Friday, Dec. 30, 1966

Married. Beth Jenkins, 19, daughter of President Johnson's onetime White House Aide Walter W. Jenkins; and Peter Clayton Alandt, 21, a fellow student at Wayne State University; in a Roman Catholic ceremony attended by Lady Bird and including Luci as a bridesmaid; in Austin, Texas.

Married. Dina Merrill, 41, Social Registered sometime actress; and Cliff Robertson, 41, Hollywood leading man (PT 109), who has frequently appeared with Dina on TV, and will co-star with her in ABC's "The Trap of Solid Gold" on Jan. 4; both for the second time; at the home of the bride's mother, Post Cereal Heiress Marjorie Merriweather Post, in Washington, D.C.

Married. Art Carney, 48, Jackie Gleason's comical sidekick in television's long-run "Honeymooners," and co-star (with Walter Matthau) of last year's Broadway rib tickler The Odd Couple; and Barbara Isaac, 41, onetime TV production assistant; both for the second time; in Manhattan.
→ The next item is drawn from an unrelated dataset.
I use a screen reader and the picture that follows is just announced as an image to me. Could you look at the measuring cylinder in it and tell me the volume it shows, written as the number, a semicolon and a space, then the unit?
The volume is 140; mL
Died. Tara Browne, 21, heir to the Guinness brewery fortune and a pacemaker in London's "swinging" set as proprietor of a successful men's boutique selling mod Edwardian clothes; of injuries, when his Lotus Elan sports car hit a parked truck; in London.

Died. Carroll Gartin, 53, long-term Lieutenant Governor of Mississippi, an influential moderate who could not shake a belief in segregation, nevertheless emerged as a champion of law and order when he rallied support among business and professional men against night-riding white terrorism during the long hot summer of 1964, was preparing to run for Governor next year; of a heart attack; in Laurel, Miss.
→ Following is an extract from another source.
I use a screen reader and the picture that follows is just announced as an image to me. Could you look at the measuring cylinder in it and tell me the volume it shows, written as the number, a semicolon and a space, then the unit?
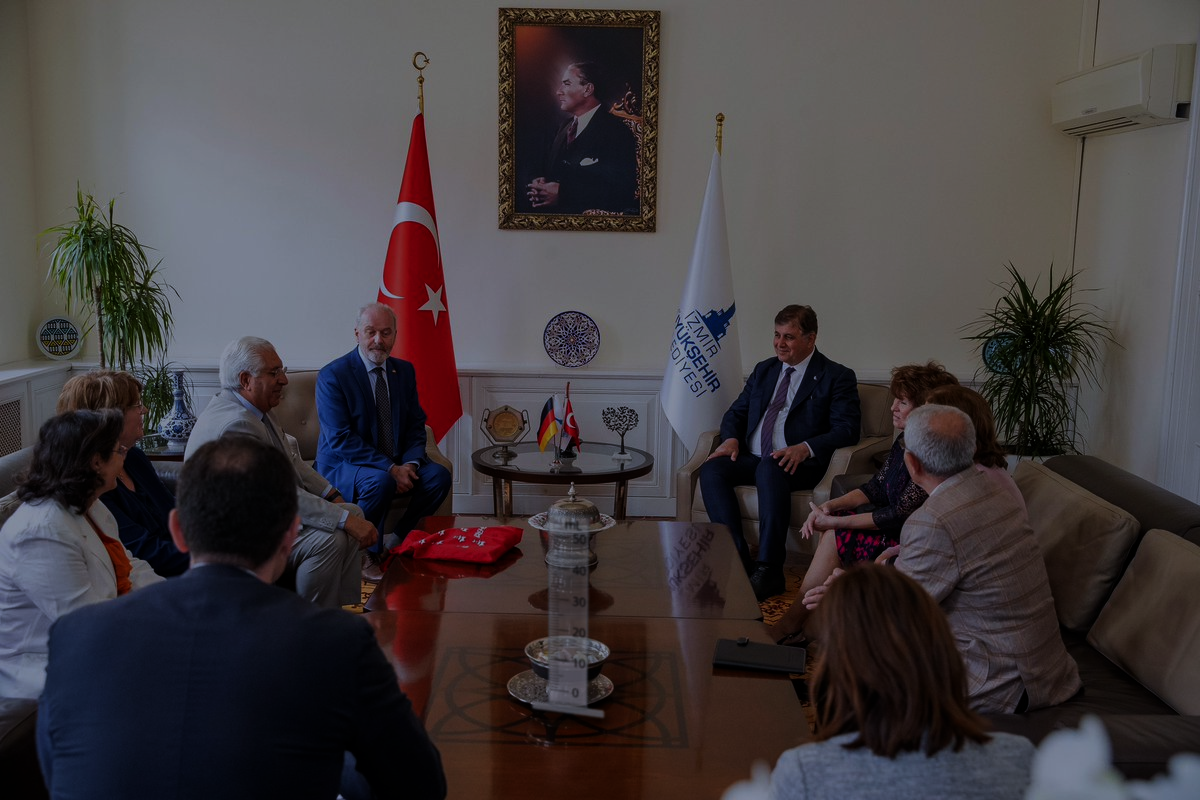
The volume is 10; mL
Died. Irita Van Doren, 75, longtime (1926-63) editor of Books, the New York Herald Tribune's Sunday review, and first wife of Author Carl Van Doren (The American Novel), whom she divorced in 1935, herself an influential lady of letters whose literary salon was graced by Virginia Woolf, Aldous Huxley, Andre Maurois and Carl Sandburg; of a stroke; in Manhattan.

Died. Leroy A. Van Bomel, 81, head of National Dairy Products Corp. for 16 years until his retirement in 1957, a descendant of Dutch settlers and dairymen, who started in the family trade as a Manhattan milkman, eventually became National Dairy president in 1941 and, by introducing modern technology to the barns and expanding into other food lines, in ten years doubled sales to $1 billion, thus making his company one of the nation's biggest food processors; of emphysema; in Manhattan.